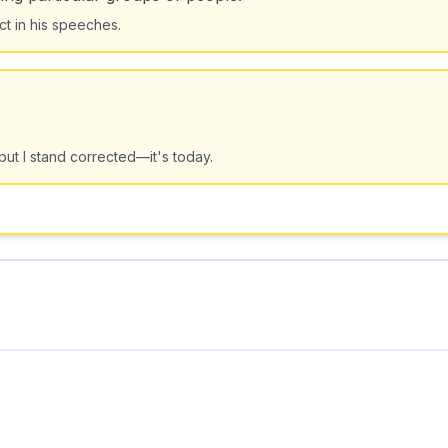
ect in his speeches.
but I stand corrected—it's today.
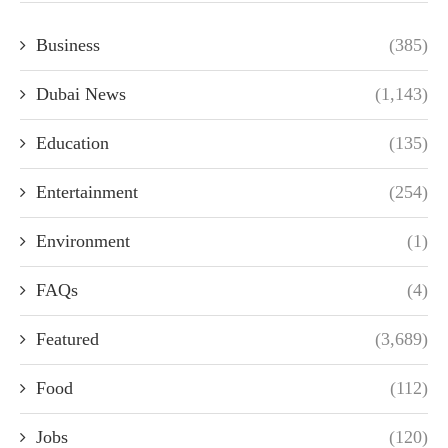
Business
(385)
Dubai News
(1,143)
Education
(135)
Entertainment
(254)
Environment
(1)
FAQs
(4)
Featured
(3,689)
Food
(112)
Jobs
(120)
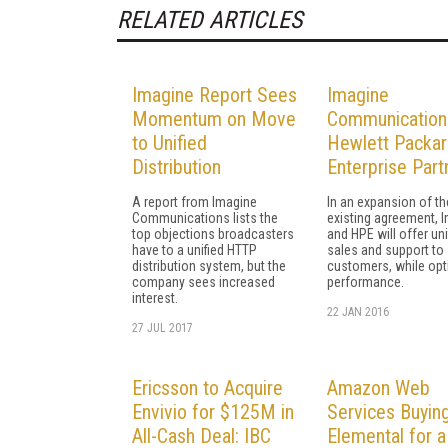
RELATED ARTICLES
Imagine Report Sees
Imagine
Momentum on Move
Communication
to Unified
Hewlett Packa
Distribution
Enterprise Part
A report from Imagine
In an expansion of th
Communications lists the
existing agreement, 
top objections broadcasters
and HPE will offer uni
have to a unified HTTP
sales and support to
distribution system, but the
customers, while opt
company sees increased
performance.
interest.
22 JAN 2016
27 JUL 2017
Ericsson to Acquire
Amazon Web
Envivio for $125M in
Services Buyin
All-Cash Deal: IBC
Elemental for a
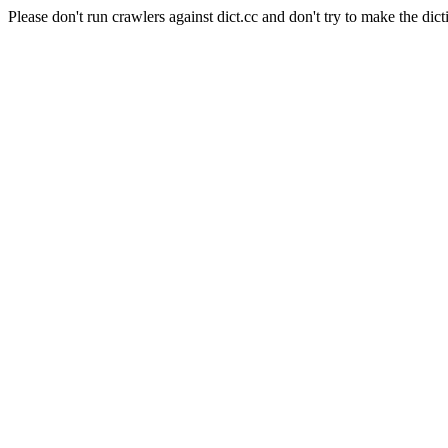
Please don't run crawlers against dict.cc and don't try to make the dict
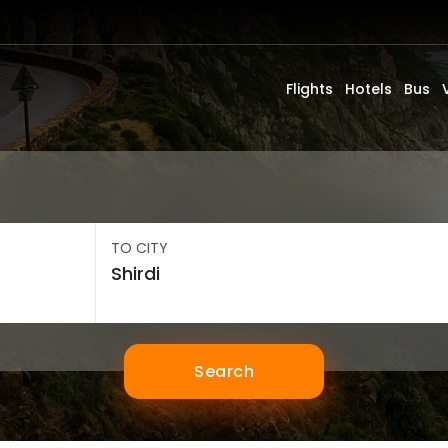
Flights
Hotels
Bus
TO CITY
Search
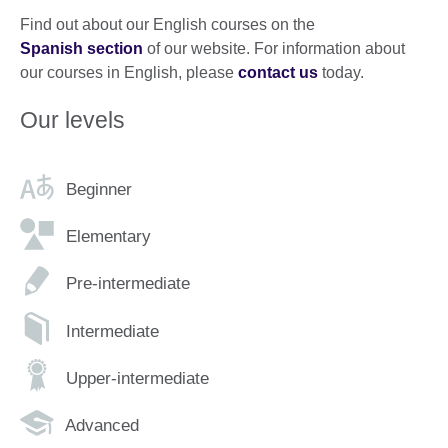
Find out about our English courses on the
Spanish section
of our website. For information about
our courses in English, please
contact us
today.
Our levels
Beginner
Elementary
Pre-intermediate
Intermediate
Upper-intermediate
Advanced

----

■ **JOB ITEM**: From the rows above, copy out every line that contains the string "today". Case matters.

■ **PROBLEM SOLUTION**:
but I stand corrected—it's today.
today.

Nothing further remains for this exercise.